Approximate Network Motif Mining Via Graph Learning
Oliver, Carlos, Chen, Dexiong, Mallet, Vincent, Philippopoulos, Pericles, Borgwardt, Karsten
Frequent and structurally related subgraphs, also known as network motifs, are valuable features of many graph datasets. However, the high computational complexity of identifying motif sets in arbitrary datasets (motif mining) has limited their use in many real-world datasets. By automatically leveraging statistical properties of datasets, machine learning approaches have shown promise in several tasks with combinatorial complexity and are therefore a promising candidate for network motif mining. In this work we seek to facilitate the development of machine learning approaches aimed at motif mining.
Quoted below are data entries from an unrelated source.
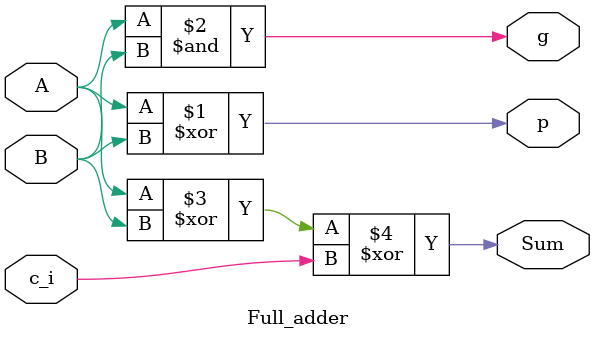
<source format=v>
`timescale 1ns/1ps

module Full_adder 
(
  input  A,
  input  B,
  input  c_i,
  output g,
  output p,
  output Sum
);

   assign p = A ^ B;
   assign g = A & B;

   assign Sum = A ^ B ^ c_i;

endmodule

</source>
We propose a formulation of the motif mining problem as a node labelling task. In addition, we build benchmark datasets and evaluation metrics which test the ability of models to capture different aspects of motif discovery such as motif number, size, topology, and scarcity. Next, we propose MotiFiesta, a first attempt at solving this problem in a fully differentiable manner with promising results on challenging baselines. Finally, we demonstrate through MotiFiesta that this learning setting can be applied simultaneously to general-purpose data mining and interpretable feature extraction for graph classification tasks.